- _EXERCISE REQUIREMENTS_
Continue the news article about Marin County's medical marijuana ID card fee, starting right after its last sentence.

Beginning April 1, the county of Marin
will begin charging a $25 annual processing fee for its medical
marijuana photo ID cards.

"This is the same fee that San Francisco charges. We believe that it
will approximately cover the costs," Larry Meredith, Marin County's
director of Health and Human Services, told county supervisors last
week.

The board voted 3-0, with supervisors Hal Brown and Steve Kinsey
absent, to implement the fee. There are currently 403 people using
the cards, Meredith said.

"We're getting about 50 applications a month," said Frima Stewart, a
county health department administrator who oversees the program.

The number of people using the cards has increased significantly
since Marin County Sheriff Robert Doyle and Marin's municipal police
chiefs pledged last year not to arrest card holders - unless there is
probable cause of possession for sale or some other offense.

"They've agreed to honor the county card," said Lynnette Shaw,
founder and director of Fairfax-based Marin Alliance for Medical
Marijuana, the county's only medical marijuana dispensary. "There
have been very little problem with the patients getting busted."

Despite the success of the county's card, the Marin Alliance
continues to issue its own card to its 1,970 registered members so
that they can track their marijuana purchases for tax purposes.

"It's 100 percent deductible as a medical expense from state taxes," Shaw said.

Shaw originally advised Marin Alliance members to stay away from the
county's certification process, which was initiated in 1997, after
several early card holders were arrested.

Angered by District Attorney Paula Kamena's policy on medical
marijuana enforcement, Shaw led an unsuccessful recall drive against
Kamena in 2000. The election cost the county $500,000.

At the same time that local law enforcement officers agreed to take
the card seriously, Kamena also eliminated guidelines from her office
as to the maximum number of marijuana plants or pounds of pot that a
card holder could possess without fear of prosecution.

"In effect, the recall worked because they quit busting the
patients," Shaw said.

But Kamena said that the new policy is not a green light for card
holders to possess as much marijuana as they want. Prosecutors now
judge each case based on the medical evidence available, Kamena said.

- _ENTRIES PROVIDED_

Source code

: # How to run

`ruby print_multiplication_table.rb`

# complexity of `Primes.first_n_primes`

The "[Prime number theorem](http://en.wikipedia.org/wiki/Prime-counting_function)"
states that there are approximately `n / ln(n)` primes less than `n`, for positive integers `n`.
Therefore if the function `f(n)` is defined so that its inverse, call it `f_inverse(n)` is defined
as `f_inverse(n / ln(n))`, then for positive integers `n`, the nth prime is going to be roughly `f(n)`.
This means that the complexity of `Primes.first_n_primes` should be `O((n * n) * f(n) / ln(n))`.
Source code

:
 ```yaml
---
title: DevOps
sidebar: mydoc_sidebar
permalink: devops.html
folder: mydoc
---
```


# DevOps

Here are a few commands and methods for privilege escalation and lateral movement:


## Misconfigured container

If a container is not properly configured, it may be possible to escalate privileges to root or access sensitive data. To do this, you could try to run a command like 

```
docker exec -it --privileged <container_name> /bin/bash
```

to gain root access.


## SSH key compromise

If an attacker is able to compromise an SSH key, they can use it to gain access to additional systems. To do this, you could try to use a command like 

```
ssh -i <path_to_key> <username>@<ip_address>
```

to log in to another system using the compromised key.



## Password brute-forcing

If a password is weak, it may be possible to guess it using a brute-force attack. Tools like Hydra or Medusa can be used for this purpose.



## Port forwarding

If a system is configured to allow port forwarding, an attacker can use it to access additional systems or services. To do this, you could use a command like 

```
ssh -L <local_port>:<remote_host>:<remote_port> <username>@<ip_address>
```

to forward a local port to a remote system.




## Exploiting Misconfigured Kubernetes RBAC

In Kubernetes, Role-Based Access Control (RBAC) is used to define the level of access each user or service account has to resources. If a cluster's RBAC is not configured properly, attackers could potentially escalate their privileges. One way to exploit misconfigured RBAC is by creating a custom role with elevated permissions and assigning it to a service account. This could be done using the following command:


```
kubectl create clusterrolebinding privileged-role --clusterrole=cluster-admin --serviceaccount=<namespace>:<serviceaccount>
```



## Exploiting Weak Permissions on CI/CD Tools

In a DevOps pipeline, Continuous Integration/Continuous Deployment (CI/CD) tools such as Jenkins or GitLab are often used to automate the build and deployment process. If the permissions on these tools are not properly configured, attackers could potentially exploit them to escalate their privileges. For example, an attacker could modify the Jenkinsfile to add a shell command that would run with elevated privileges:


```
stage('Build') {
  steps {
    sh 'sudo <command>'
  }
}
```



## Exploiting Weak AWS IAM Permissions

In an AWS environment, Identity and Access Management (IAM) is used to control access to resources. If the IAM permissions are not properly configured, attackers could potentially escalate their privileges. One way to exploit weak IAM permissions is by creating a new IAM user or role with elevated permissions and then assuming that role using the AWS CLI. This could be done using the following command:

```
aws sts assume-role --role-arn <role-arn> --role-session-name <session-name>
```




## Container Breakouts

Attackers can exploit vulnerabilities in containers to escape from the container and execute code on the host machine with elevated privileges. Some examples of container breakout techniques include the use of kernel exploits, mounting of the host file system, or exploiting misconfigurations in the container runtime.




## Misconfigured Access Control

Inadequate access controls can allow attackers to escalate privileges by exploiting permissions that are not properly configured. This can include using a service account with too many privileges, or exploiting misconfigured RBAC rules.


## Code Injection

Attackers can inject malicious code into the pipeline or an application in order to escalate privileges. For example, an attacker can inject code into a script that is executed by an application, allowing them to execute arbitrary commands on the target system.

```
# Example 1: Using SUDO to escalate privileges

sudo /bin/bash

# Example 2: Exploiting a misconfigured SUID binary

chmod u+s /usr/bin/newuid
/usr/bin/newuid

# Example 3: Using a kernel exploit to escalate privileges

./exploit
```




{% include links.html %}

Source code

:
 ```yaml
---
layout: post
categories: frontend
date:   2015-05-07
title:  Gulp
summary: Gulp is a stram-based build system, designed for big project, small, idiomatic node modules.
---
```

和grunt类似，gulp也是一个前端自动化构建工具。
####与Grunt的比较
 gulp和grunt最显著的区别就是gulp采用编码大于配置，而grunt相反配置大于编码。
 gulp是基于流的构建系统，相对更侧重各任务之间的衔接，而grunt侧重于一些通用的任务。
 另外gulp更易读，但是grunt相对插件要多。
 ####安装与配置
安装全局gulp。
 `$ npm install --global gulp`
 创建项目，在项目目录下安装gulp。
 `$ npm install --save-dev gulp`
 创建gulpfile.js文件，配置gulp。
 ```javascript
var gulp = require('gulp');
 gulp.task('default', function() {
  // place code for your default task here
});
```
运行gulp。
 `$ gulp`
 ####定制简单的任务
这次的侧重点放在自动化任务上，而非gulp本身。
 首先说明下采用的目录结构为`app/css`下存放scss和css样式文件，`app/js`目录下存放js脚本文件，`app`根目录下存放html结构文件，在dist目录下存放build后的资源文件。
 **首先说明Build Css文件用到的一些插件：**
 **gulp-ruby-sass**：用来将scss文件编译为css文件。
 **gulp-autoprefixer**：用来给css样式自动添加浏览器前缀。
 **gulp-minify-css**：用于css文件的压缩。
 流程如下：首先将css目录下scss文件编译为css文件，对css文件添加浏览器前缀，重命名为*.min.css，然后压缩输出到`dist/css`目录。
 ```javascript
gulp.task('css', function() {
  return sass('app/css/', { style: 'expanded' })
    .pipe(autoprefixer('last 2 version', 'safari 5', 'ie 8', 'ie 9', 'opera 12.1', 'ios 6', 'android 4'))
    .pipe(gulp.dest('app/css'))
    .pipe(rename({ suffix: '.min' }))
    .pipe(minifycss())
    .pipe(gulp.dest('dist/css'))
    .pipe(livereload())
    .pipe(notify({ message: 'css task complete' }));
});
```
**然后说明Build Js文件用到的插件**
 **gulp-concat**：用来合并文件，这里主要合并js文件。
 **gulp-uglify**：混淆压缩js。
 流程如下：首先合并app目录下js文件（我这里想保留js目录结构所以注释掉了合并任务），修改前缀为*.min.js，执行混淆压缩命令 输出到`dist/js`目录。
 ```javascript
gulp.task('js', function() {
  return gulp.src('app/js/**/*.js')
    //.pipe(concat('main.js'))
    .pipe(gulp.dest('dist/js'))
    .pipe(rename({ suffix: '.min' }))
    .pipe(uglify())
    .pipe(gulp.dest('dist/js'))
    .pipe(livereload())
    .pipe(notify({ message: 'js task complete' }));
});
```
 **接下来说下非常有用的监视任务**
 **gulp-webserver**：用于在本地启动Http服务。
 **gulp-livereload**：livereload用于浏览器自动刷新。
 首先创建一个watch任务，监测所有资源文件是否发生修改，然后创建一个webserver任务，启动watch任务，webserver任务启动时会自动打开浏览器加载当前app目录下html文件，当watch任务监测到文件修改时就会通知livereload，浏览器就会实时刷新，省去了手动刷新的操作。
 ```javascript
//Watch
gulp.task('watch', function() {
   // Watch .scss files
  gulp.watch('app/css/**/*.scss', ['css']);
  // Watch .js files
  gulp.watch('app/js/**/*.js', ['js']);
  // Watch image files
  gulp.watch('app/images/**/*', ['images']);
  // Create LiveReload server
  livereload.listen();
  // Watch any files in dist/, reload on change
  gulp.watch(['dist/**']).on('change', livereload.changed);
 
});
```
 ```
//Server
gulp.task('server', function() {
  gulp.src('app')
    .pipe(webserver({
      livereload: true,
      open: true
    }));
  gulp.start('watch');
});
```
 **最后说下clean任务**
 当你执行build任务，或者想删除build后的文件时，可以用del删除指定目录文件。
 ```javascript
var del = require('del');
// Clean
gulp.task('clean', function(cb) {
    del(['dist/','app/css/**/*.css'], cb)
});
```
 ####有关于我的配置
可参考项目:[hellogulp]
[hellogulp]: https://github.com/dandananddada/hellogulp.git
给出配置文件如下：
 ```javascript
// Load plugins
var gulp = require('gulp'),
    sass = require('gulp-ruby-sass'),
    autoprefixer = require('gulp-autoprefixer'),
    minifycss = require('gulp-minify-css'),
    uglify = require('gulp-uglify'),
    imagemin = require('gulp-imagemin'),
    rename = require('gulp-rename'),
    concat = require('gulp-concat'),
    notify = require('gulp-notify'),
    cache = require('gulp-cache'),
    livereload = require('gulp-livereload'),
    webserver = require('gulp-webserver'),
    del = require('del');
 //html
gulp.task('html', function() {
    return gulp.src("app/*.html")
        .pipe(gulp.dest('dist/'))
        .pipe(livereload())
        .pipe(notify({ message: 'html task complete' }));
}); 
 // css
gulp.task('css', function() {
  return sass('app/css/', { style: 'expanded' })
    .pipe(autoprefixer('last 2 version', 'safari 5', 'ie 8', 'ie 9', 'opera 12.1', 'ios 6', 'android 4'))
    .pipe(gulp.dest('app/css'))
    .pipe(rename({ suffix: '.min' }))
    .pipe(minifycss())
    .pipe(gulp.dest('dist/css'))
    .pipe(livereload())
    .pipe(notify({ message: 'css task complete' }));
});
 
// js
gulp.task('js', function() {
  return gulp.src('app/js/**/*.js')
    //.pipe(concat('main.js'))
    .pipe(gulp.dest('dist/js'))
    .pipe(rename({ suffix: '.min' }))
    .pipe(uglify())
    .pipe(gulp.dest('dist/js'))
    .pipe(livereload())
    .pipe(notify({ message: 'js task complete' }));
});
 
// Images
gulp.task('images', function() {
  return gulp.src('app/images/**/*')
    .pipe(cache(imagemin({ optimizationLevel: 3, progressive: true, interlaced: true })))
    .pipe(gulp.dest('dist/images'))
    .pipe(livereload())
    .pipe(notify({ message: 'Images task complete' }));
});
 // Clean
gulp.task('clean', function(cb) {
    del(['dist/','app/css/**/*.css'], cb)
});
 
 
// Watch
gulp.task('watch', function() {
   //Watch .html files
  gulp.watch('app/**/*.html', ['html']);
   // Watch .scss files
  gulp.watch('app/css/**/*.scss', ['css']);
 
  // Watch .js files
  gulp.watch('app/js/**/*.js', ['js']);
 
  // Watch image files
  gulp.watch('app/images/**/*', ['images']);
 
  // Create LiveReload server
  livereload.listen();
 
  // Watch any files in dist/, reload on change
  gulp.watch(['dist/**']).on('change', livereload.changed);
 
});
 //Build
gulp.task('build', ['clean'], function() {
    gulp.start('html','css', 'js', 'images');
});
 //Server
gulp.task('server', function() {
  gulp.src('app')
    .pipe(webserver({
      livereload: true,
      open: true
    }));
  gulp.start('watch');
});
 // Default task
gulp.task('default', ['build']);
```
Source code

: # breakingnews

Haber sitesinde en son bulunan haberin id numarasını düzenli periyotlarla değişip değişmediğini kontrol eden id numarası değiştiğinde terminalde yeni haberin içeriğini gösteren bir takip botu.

- _WRITTEN ANSWER_
The county's card has been perfected over time.

At first, in addition to doctors, the county accepted recommendations
from dentists, dental surgeons, podiatrists, psychologists,
chiropractors and acupuncturists. These days card seekers must submit
a physician's signed statement that cannabis will benefit their
medical condition. Once a card is issued, the application is shredded.

In 2001, a photo ID was added to the card, and the card holder's
address removed. Cards also contain serial numbers. Law enforcement
officers in the field can call a 24-hour hotline to verify patients'
registration.

While the county's ID card shields legitimate medical marijuana users
from arrest and prosecution by local law enforcers, it provides no
protection from federal prosecution.

Shaw isn't sure how the conviction of Oakland resident Ed Rosenthal
on charges of felony conspiracy and cultivation charges last month
will affect the Marin Alliance. Rosenthal had been deputized by the
city of Oakland to grow marijuana for a patient's cooperative.

In June, U.S. District Judge Charles Breyer, who presided over the
Rosenthal case, ordered a permanent injunction against the Marin
Alliance and other Northern California cannabis clubs. Those who
continue to operate do so with the possibility of being held in
contempt of court.

"Who knows what is going to happen," Shaw said. "It's very frightening."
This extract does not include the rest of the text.